Sexualisierte Gewalt kann Leben zerstören. Die kirchlichen Betroffenenbeiräte haben sich als wichtige Anlaufstelle etabliert. Jetzt sucht das Freiburger Gremium neue Mitglieder. Das ist – wie auch andernorts – nicht einfach.

Betroffenenbeirat – der Begriff klingt bürokratisch. Doch dahinter verbirgt sich eine wichtige Anlaufstelle für Opfer von Missbrauch und sexualisierter Gewalt durch Priester und Kirchenmitarbeiter. In dem Beirat engagieren sich Betroffene für Betroffene. Und vermitteln beispielsweise Informationen über kirchliche und externe Anlaufstellen. Oder beraten bei Anträgen für Entschädigungszahlungen.

Drei Jahre nach der Gründung des Freiburger Betroffenenbeirats – ähnliche Gremien gibt es inzwischen in allen deutschen Bistümern – steht nun der erste personelle Wechsel an. Die vier Gründungsmitglieder ziehen sich zurück, geben die Verantwortung ab.

Bislang gibt es erst wenige Bewerber für die Nachfolge. Auch andere Bistümer tun sich schwer, Betroffene für dieses Engagement zu finden. Das Erzbistum Freiburg hat jetzt eine Ausschreibung veröffentlicht. Wenn alles klappt, soll der neue Beirat im Herbst seine Arbeit aufnehmen.

Dass sich die Betroffenenbeiräte als wichtige Anlaufstelle im kirchlichen Raum etabliert haben – damit hätte noch vor wenigen Jahren kaum jemand gerechnet.

Denn erst seit 2010 wurde langsam und zunächst gegen große Widerstände der Kirchenleitungen das ganze Schreckensausmaß von sexuellem Missbrauch durch Priester und Kirchenmitarbeiter aufgedeckt. Bundesweit gab es Tausende Opfer, denen über Jahrzehnte niemand glaubte und half. Stattdessen schützten die Bischöfe und kirchlichen Personalverantwortlichen die Täter. Das Leid der Betroffenen ist in Missbrauchsberichten dokumentiert.

Zugleich ist es inzwischen gelungen, das Thema Missbrauch aus der Tabuzone zu holen. Heute stellen sich alle Bistümer ihrer Verantwortung und investieren viel in Aufarbeitung, Begleitung und Prävention.

Auch der scheidende Freiburger Betroffenenbeirat anerkennt die Aufarbeitung und die aktuellen Hilfsangebote und Unterstützungen von Betroffenen durch die katholische Kirche im Südwesten. “Die Schutzkonzepte funktionieren, um Missbrauch und Grenzüberschreitungen möglichst zu verhindern und Betroffenen schnelle Hilfe zu ermöglichen”, heißt es beim scheidenden Beirat. Die Mitglieder wollen strikt ihre Anonymität wahren und daher nicht mit ihrem Namen öffentlich auftreten.

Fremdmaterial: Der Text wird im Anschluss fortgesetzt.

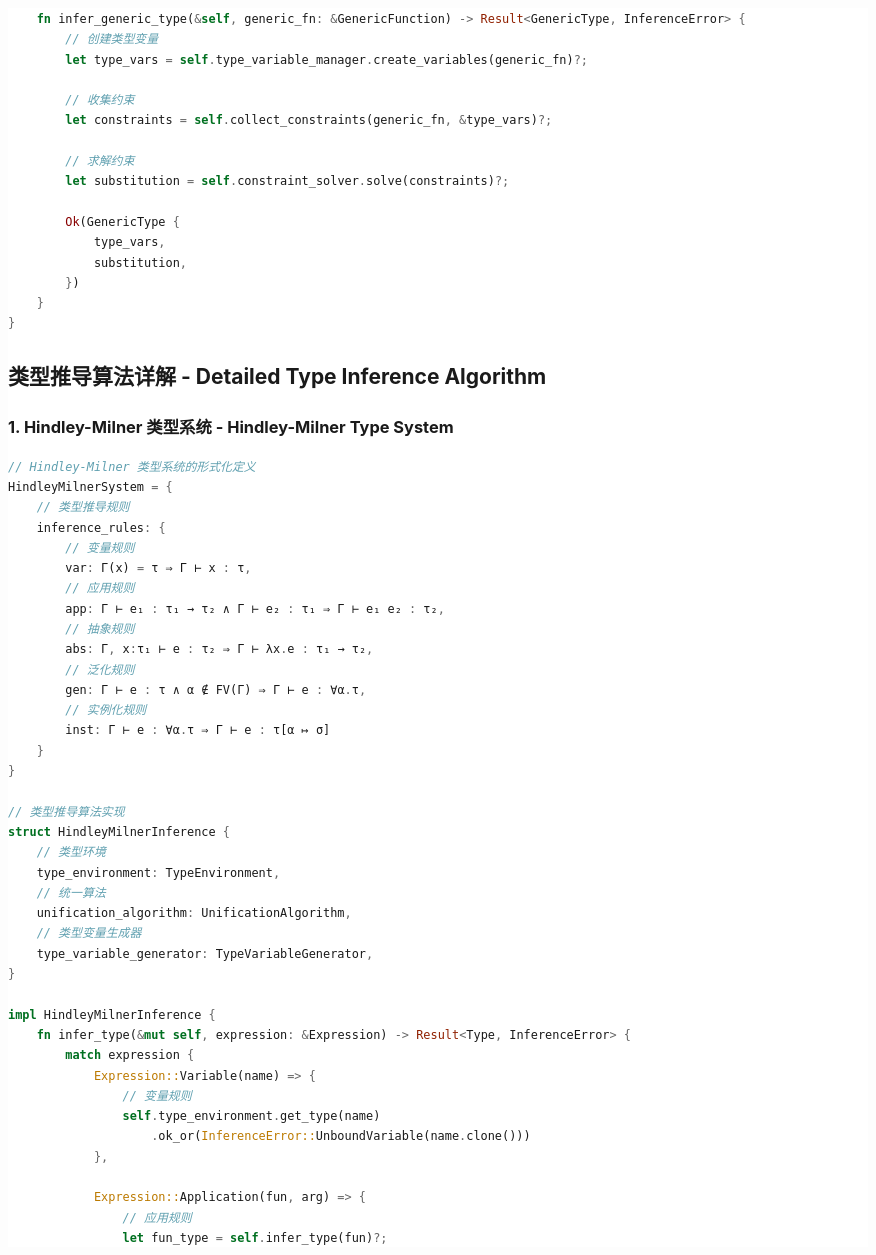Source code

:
 ```rust
    fn infer_generic_type(&self, generic_fn: &GenericFunction) -> Result<GenericType, InferenceError> {
        // 创建类型变量
        let type_vars = self.type_variable_manager.create_variables(generic_fn)?;
        
        // 收集约束
        let constraints = self.collect_constraints(generic_fn, &type_vars)?;
        
        // 求解约束
        let substitution = self.constraint_solver.solve(constraints)?;
        
        Ok(GenericType {
            type_vars,
            substitution,
        })
    }
}
```

## 类型推导算法详解 - Detailed Type Inference Algorithm

### 1. Hindley-Milner 类型系统 - Hindley-Milner Type System

```rust
// Hindley-Milner 类型系统的形式化定义
HindleyMilnerSystem = {
    // 类型推导规则
    inference_rules: {
        // 变量规则
        var: Γ(x) = τ ⇒ Γ ⊢ x : τ,
        // 应用规则
        app: Γ ⊢ e₁ : τ₁ → τ₂ ∧ Γ ⊢ e₂ : τ₁ ⇒ Γ ⊢ e₁ e₂ : τ₂,
        // 抽象规则
        abs: Γ, x:τ₁ ⊢ e : τ₂ ⇒ Γ ⊢ λx.e : τ₁ → τ₂,
        // 泛化规则
        gen: Γ ⊢ e : τ ∧ α ∉ FV(Γ) ⇒ Γ ⊢ e : ∀α.τ,
        // 实例化规则
        inst: Γ ⊢ e : ∀α.τ ⇒ Γ ⊢ e : τ[α ↦ σ]
    }
}

// 类型推导算法实现
struct HindleyMilnerInference {
    // 类型环境
    type_environment: TypeEnvironment,
    // 统一算法
    unification_algorithm: UnificationAlgorithm,
    // 类型变量生成器
    type_variable_generator: TypeVariableGenerator,
}

impl HindleyMilnerInference {
    fn infer_type(&mut self, expression: &Expression) -> Result<Type, InferenceError> {
        match expression {
            Expression::Variable(name) => {
                // 变量规则
                self.type_environment.get_type(name)
                    .ok_or(InferenceError::UnboundVariable(name.clone()))
            },
            
            Expression::Application(fun, arg) => {
                // 应用规则
                let fun_type = self.infer_type(fun)?;
```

Ein strittiges Thema bleiben die Entschädigungszahlungen. Die katholischen Bischöfe haben eigens eine unabhängige Stelle geschaffen, über die Missbrauchsbetroffene Zahlungen als “Anerkennung für erlittenes Leid” beantragen können. Zunächst waren das zumeist niedrige fünfstellige Beträge, inzwischen erhalten schwer Betroffene nicht selten mehr als 50.000 oder 100.000 Euro zugesprochen. Allein das Erzbistum Freiburg hat in diesem Zusammenhang seit 2021 insgesamt 5,15 Millionen Euro an Betroffene gezahlt.

Eine Freiburger Besonderheit, die über das von den katholischen Bischöfen bundesweit Vereinbarte hinausgeht, ist die Möglichkeit für Betroffene in sozialer Not, eine monatliche Unterstützungsleistung zu erhalten. Aktuell profitieren davon rund 40 Personen mit bis zu 800 Euro monatlich.

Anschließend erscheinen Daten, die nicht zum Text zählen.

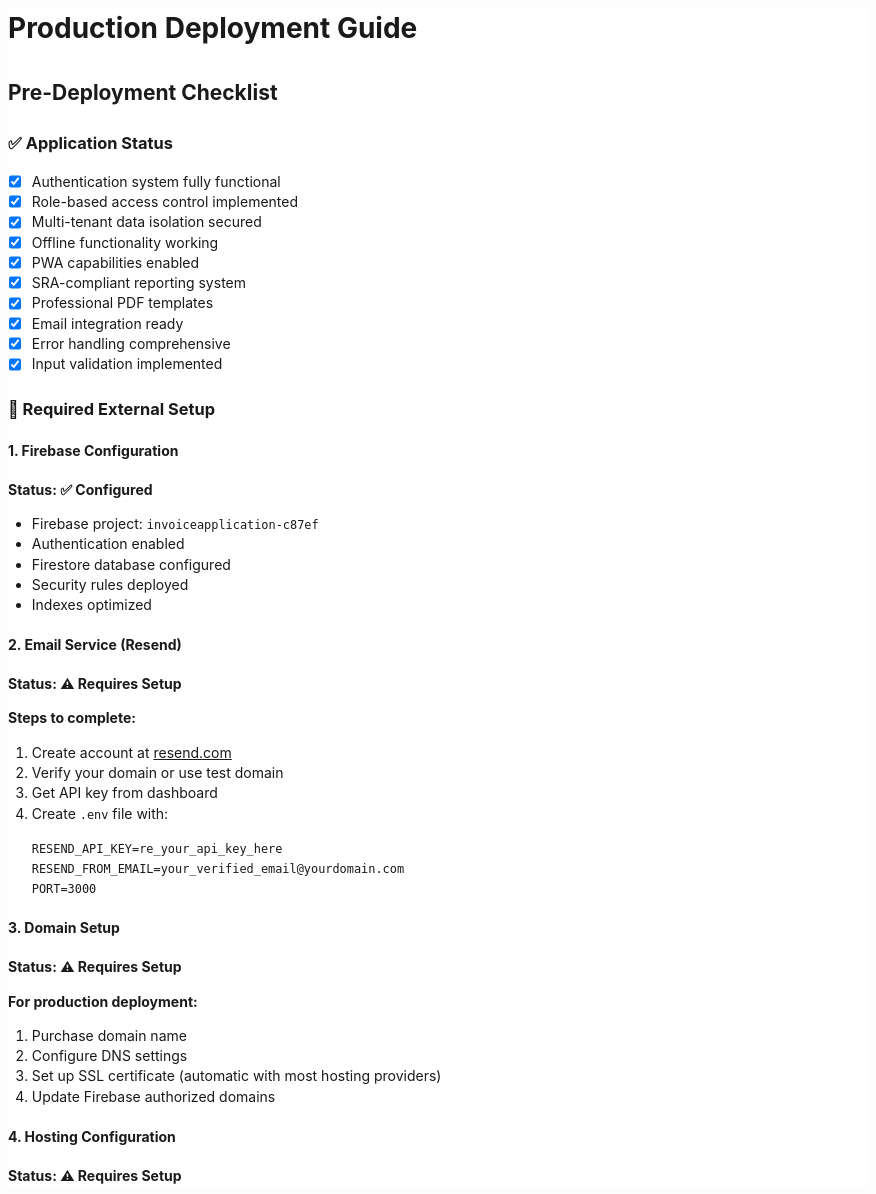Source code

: # Production Deployment Guide

## Pre-Deployment Checklist

### ✅ Application Status
- [x] Authentication system fully functional
- [x] Role-based access control implemented
- [x] Multi-tenant data isolation secured
- [x] Offline functionality working
- [x] PWA capabilities enabled
- [x] SRA-compliant reporting system
- [x] Professional PDF templates
- [x] Email integration ready
- [x] Error handling comprehensive
- [x] Input validation implemented

### 🔧 Required External Setup

#### 1. Firebase Configuration
**Status: ✅ Configured**
- Firebase project: `invoiceapplication-c87ef`
- Authentication enabled
- Firestore database configured
- Security rules deployed
- Indexes optimized

#### 2. Email Service (Resend)
**Status: ⚠️ Requires Setup**

**Steps to complete:**
1. Create account at [resend.com](https://resend.com)
2. Verify your domain or use test domain
3. Get API key from dashboard
4. Create `.env` file with:
   ```env
   RESEND_API_KEY=re_your_api_key_here
   RESEND_FROM_EMAIL=your_verified_email@yourdomain.com
   PORT=3000
   ```

#### 3. Domain Setup
**Status: ⚠️ Requires Setup**

**For production deployment:**
1. Purchase domain name
2. Configure DNS settings
3. Set up SSL certificate (automatic with most hosting providers)
4. Update Firebase authorized domains

#### 4. Hosting Configuration
**Status: ⚠️ Requires Setup**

Gerade hat die Kirchenleitung dazu eine neue Satzung beschlossen: Demnach fällt die monatliche Unterstützung automatisch weg, wenn die Unabhängige Kirchenkommission dem Betroffenen eine Einmalzahlung von mindestens 50.000 Euro zuspricht. Ein neuer Antrag auf monatliche Hilfe ist dann frühestens nach fünf Jahren möglich.

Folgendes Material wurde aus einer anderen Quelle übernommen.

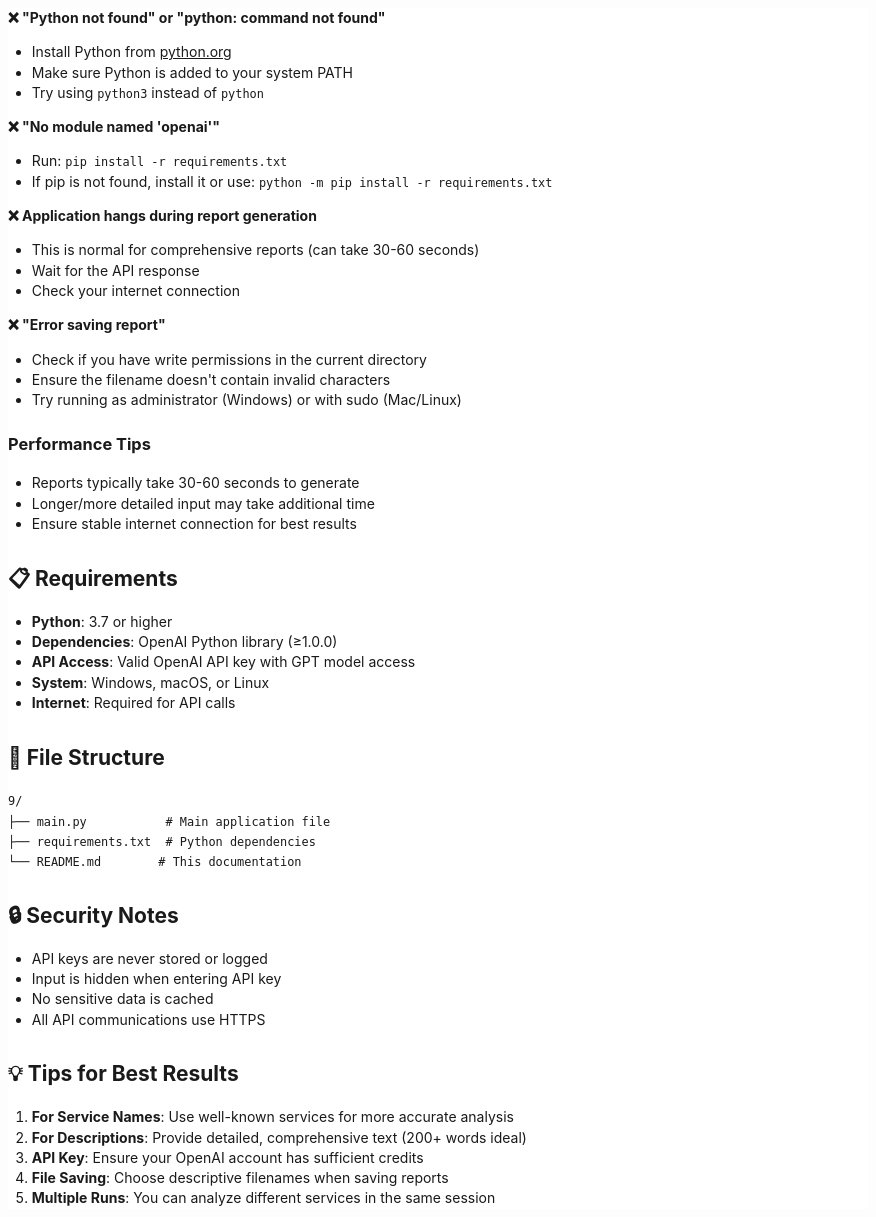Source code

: **❌ "Python not found" or "python: command not found"**
- Install Python from [python.org](https://www.python.org/downloads/)
- Make sure Python is added to your system PATH
- Try using `python3` instead of `python`

**❌ "No module named 'openai'"**
- Run: `pip install -r requirements.txt`
- If pip is not found, install it or use: `python -m pip install -r requirements.txt`

**❌ Application hangs during report generation**
- This is normal for comprehensive reports (can take 30-60 seconds)
- Wait for the API response
- Check your internet connection

**❌ "Error saving report"**
- Check if you have write permissions in the current directory
- Ensure the filename doesn't contain invalid characters
- Try running as administrator (Windows) or with sudo (Mac/Linux)

### Performance Tips
- Reports typically take 30-60 seconds to generate
- Longer/more detailed input may take additional time
- Ensure stable internet connection for best results

## 📋 Requirements

- **Python**: 3.7 or higher
- **Dependencies**: OpenAI Python library (≥1.0.0)
- **API Access**: Valid OpenAI API key with GPT model access
- **System**: Windows, macOS, or Linux
- **Internet**: Required for API calls

## 📁 File Structure

```
9/
├── main.py           # Main application file
├── requirements.txt  # Python dependencies
└── README.md        # This documentation
```

## 🔒 Security Notes

- API keys are never stored or logged
- Input is hidden when entering API key
- No sensitive data is cached
- All API communications use HTTPS

## 💡 Tips for Best Results

1. **For Service Names**: Use well-known services for more accurate analysis
2. **For Descriptions**: Provide detailed, comprehensive text (200+ words ideal)
3. **API Key**: Ensure your OpenAI account has sufficient credits
4. **File Saving**: Choose descriptive filenames when saving reports
5. **Multiple Runs**: You can analyze different services in the same session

Mit diesen Änderungen ist der Betroffenenbeirat nicht einverstanden. “Die Grenze ist zu niedrig. Was sind 50.000 Euro, verteilt auf fünf Jahre, wenn man wegen des erlittenen Missbrauchs erwerbsunfähig und für sein Leben gezeichnet ist?”, fragt der Beirat.

Die Kirchenleitung wiederum verweist darauf, dass die “große Mehrzahl der Anpassungen in der neuen Ordnung auf Vorschläge des Betroffenenbeirats aus der frühen Beratungsphase zurückgeht”, sagte ein Bistumssprecher der Katholischen Nachrichten-Agentur (KNA). “Dies betrifft die Anerkennung von Therapeuten unterschiedlicher Profession, die Finanzierung von Therapiemöglichkeiten auch für Eltern und Kinder von Betroffenen sowie die Hinzuziehung einer Beratung in sozialrechtlichen Fragen.”